Equality is a subtle and thorny business, in programming as well as in pure mathematics, physics and philosphy. Probably every software developer got annoyed somtime by unexpected behaviour of some ‘equals’ method or corresponding operators and assertions. There are lot’s of questions that depend on context and answering them for some particular context might cost some pain and time – here is a list of examples:
- What about objects that come with database-ids? Should they be equal for the objects to be equal?
- Are dates with time zones equal if they represent the same instant but have a different time zone?
- What about numbers represented by functions that compute digits up to a given precision?
This post is about applying an idea of Leibniz I like, to the problem of finding good answers to the questions above. It is called “Leibniz’ law” and can be phrased as a definition or characterization of equality:
Two objects are equal, if and only if, they agree in all properties.
If you are not familiar with the phrase “if and only if”, that’s from mathematics and it is a shorthand for saying, that two things are true:
- If two objects are equal, then they agree in all properties.

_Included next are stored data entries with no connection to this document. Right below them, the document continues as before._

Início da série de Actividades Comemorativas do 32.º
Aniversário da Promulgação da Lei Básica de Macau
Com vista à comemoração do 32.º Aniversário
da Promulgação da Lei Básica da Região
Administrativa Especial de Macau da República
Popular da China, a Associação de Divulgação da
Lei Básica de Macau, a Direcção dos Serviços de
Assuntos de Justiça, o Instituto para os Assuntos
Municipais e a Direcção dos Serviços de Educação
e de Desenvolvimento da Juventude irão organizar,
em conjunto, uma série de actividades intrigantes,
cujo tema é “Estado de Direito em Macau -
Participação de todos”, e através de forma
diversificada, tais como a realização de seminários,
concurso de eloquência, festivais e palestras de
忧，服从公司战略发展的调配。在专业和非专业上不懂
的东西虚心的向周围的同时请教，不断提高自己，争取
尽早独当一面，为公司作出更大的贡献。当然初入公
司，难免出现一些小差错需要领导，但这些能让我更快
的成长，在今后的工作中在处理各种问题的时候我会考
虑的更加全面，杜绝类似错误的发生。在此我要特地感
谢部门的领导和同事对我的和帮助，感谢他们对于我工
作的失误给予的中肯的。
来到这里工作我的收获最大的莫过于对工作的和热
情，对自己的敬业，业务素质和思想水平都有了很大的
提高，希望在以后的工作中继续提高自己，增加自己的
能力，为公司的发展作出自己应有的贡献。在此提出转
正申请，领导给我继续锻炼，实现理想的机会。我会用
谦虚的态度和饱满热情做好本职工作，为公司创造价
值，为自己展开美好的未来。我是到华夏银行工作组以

- If two objects agree in all properties, then they are equal.
Lebniz’ law is sometimes stated using mathematical symbols, like ““, but this would be besides the point of this post – what those properties are will not be defined in a formal mathematical way. If I am in doubt about equality while programming, I am concerned about properties relevant to the problem I want to solve. For example, in almost all circumstances I can imagine, for a list, a relevant property would be its length, but not the place in the computers memory where it is stored.

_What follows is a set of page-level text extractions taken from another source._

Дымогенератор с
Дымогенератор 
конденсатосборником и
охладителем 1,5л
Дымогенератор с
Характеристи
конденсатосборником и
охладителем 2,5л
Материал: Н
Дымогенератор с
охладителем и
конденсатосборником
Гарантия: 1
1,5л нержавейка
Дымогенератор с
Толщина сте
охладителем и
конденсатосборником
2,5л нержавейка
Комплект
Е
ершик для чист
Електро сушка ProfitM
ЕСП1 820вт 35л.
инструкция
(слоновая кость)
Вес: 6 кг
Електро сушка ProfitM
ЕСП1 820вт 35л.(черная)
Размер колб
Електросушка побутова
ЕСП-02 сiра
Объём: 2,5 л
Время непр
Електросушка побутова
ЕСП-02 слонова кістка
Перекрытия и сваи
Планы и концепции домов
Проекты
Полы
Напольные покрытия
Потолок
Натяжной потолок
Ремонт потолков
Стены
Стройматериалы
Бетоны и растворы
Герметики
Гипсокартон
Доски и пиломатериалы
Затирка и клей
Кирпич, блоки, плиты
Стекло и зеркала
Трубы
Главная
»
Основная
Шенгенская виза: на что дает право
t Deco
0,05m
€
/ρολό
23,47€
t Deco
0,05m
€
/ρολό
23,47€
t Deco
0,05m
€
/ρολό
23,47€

But what are relevant properties in general? For me, such a property is the result of running some piece of meaningful code. And what meaningful code is, depends on your judgement how the object in question should be used. So in total, this boils down to the following:
Two instances of a type are equal, if and only if, they yield the same results in any meaningful piece of code.

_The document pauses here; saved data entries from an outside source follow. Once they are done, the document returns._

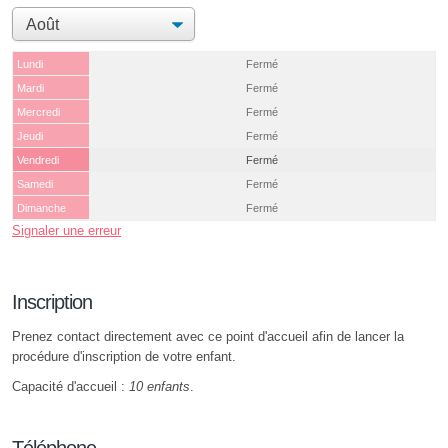
Lundi
Fermé
Mardi
Fermé
Mercredi
Fermé
Jeudi
Fermé
Vendredi
Fermé
Samedi
Fermé
Dimanche
Fermé
Signaler une erreur
Inscription
Prenez contact directement avec ce point d'accueil afin de lancer la
procédure d'inscription de votre enfant.
Capacité d'accueil :
10 enfants
.
Téléphone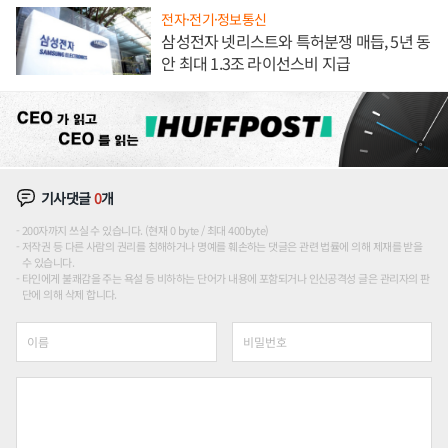
전자·전기·정보통신
삼성전자 넷리스트와 특허분쟁 매듭, 5년 동
안 최대 1.3조 라이선스비 지급
기사댓글
0
개
200자까지 쓰실 수 있습니다. (현재 0 byte / 최대 400byte)
저작권 등 다른 사람의 권리를 침해하거나 명예를 훼손하는 댓글은 관련 법률에 의해 제재를 받을
수 있습니다.
타인에게 불쾌감을 주는 욕설 등 비하하는 단어가 내용에 포함되거나 인신공격성 글은 관리자의 판
단에 의해 삭제 합니다.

Has this gotten us anywhere? My answer is yes, since the question about equality was reduced to a question about use cases of a type, which might be a starting point of defining a new type anyway.
Turtles all the way down
Please take a moment to note what a sneaky beast equality can be: Above I explained equality by using equality – right where I said “same results”. It is really hard to make statements about anything at all without using some notion of equality in some way. Even in programming, where you can freely define when two objects are equal, you can very well forget that you are using a system, namely your programming language, which usually already comes with an intricate notion of equality defined on the syntax you are using to define your notion of equality…
On a more practical note, that means that messed up notions of equality usually propagate if you define new kinds of objects from known ones.
Relation to Liskov’s Principle
With our above definition, we are very close to an informal interpretation of Liskov’s Substitution Principle, which we can rephrase as:
In all meaningful code for a type, an instance of a subtype has to behave the same way.
For comparison, the message of this post stated in the same tongue:
In all meaningful code for a type, two equal instance of the type should behave the same way.